* [What the exercise asks] Reproduce the listing below word for word, leaving out the pictures.

* [Chart comprehension data]
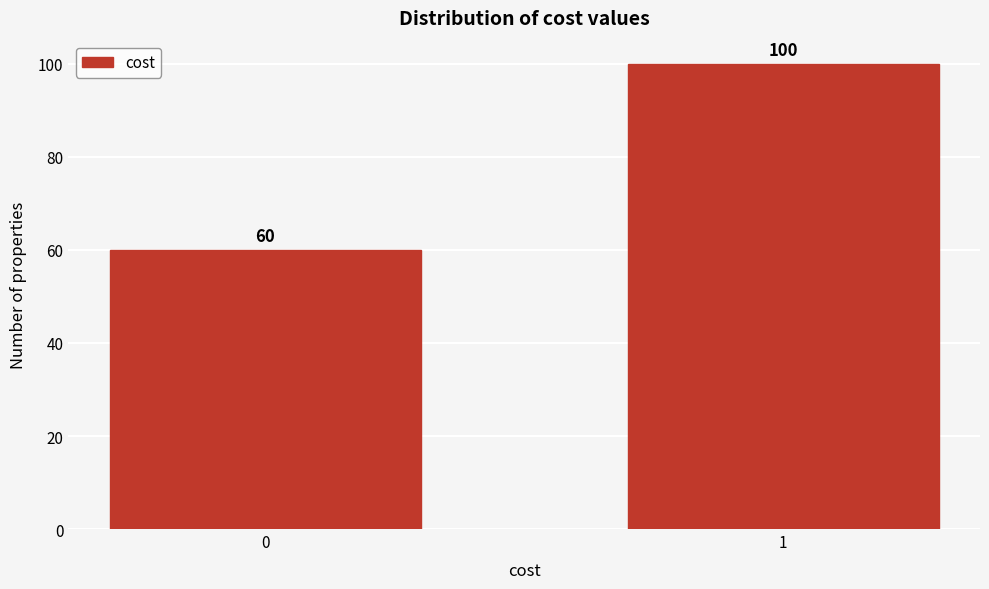

Reading right to left, transcribe all the data shown in this chart.

1=100	0=60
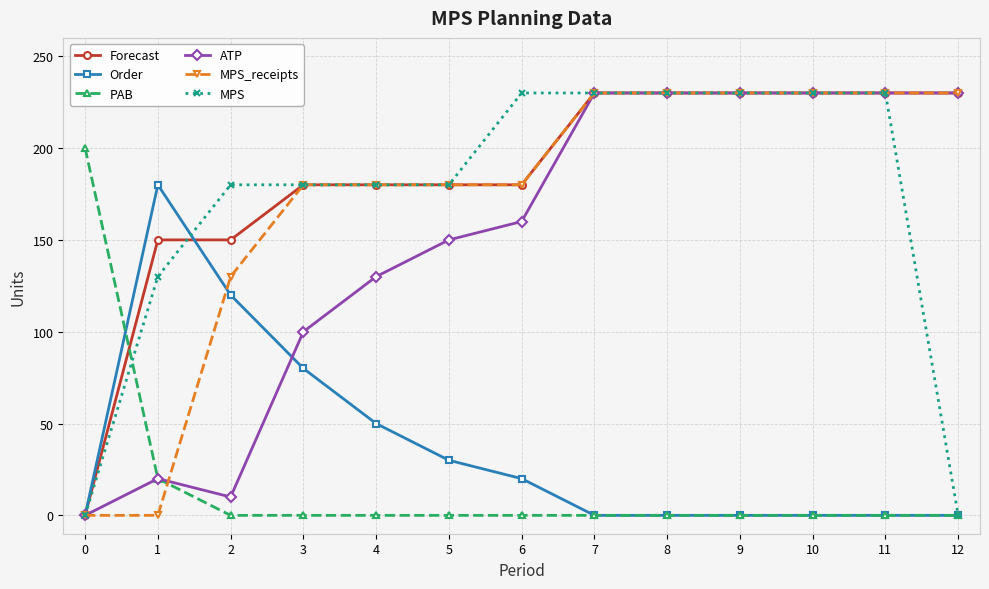

The value of ATP at 10 is 113. True or false?

False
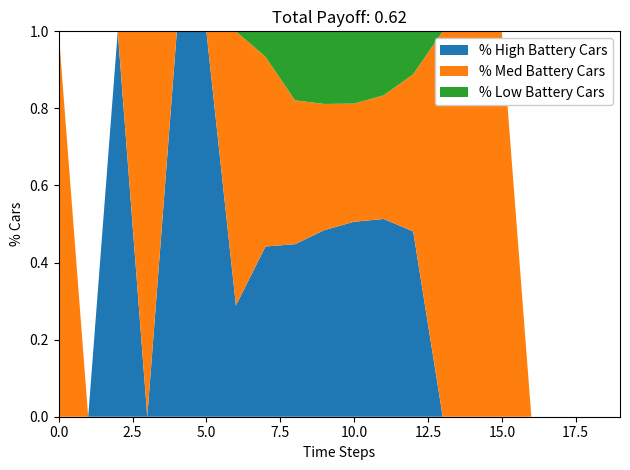

Is it true that % High Battery Cars equals 0.8 at 10.0?

False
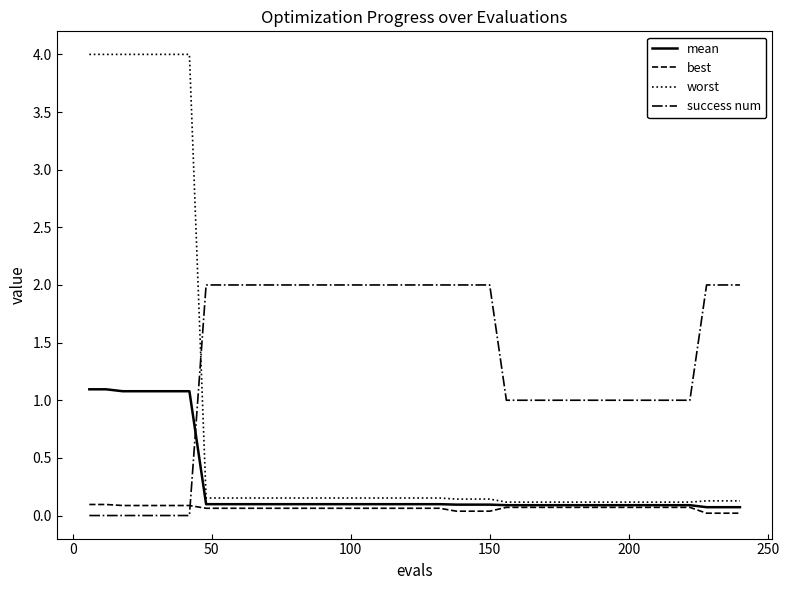

Which series has the largest total across all categories?

success num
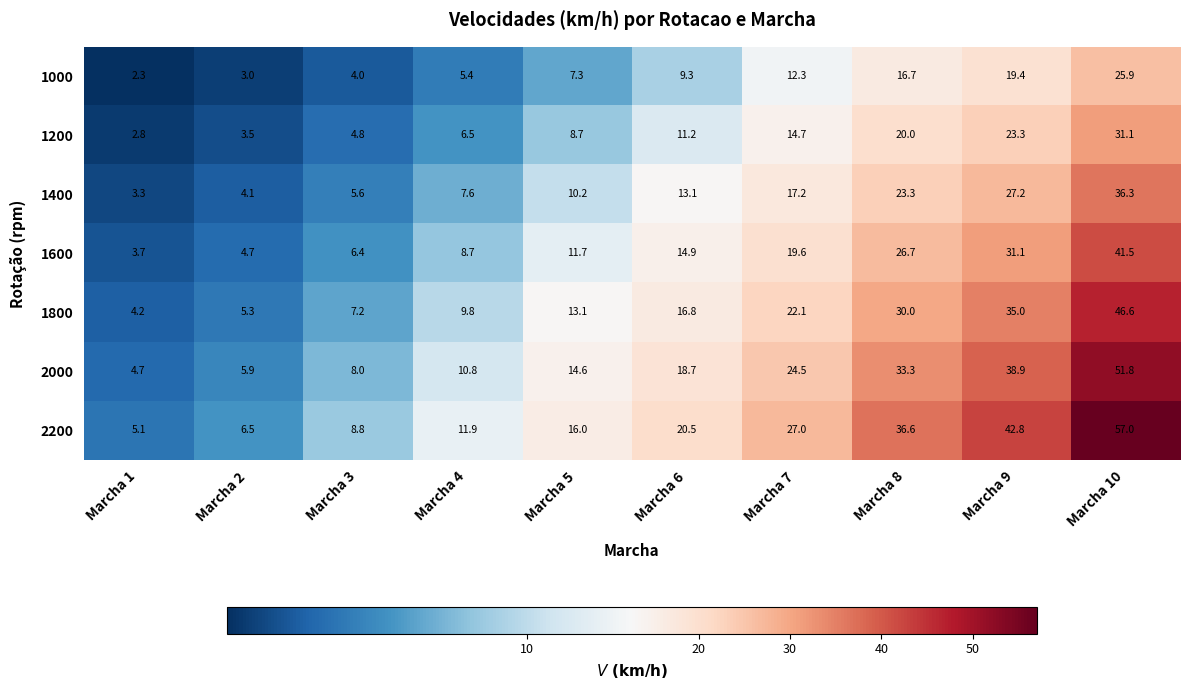

What is the spread (max minus min) of values at Marcha 2?

3.5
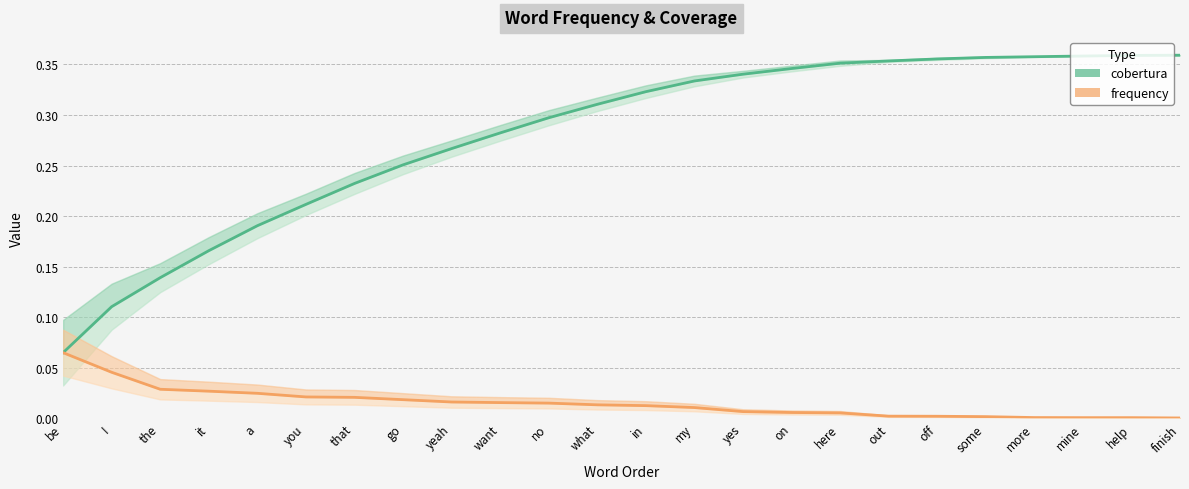

At which category is the sum across all series the highest?

help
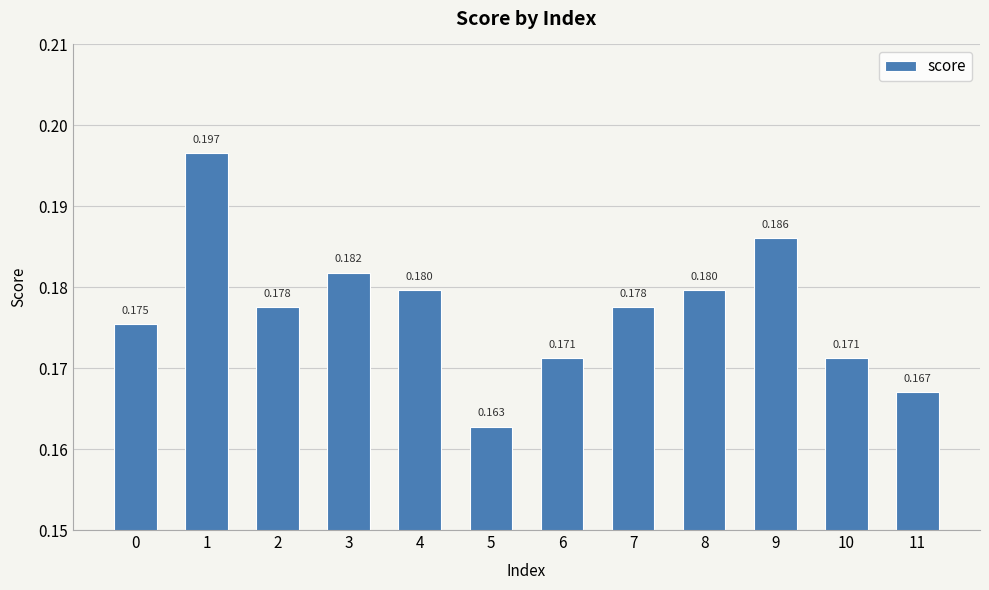

What is the value of the 12th bar from the left?

0.2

* [Completed task]
Reading right to left, transcribe all the data shown in this chart.

1=100	0=60

The value of ATP at 10 is 113. True or false?

False

Is it true that % High Battery Cars equals 0.8 at 10.0?

False

Which series has the largest total across all categories?

success num

What is the spread (max minus min) of values at Marcha 2?

3.5

At which category is the sum across all series the highest?

help

What is the value of the 12th bar from the left?

0.2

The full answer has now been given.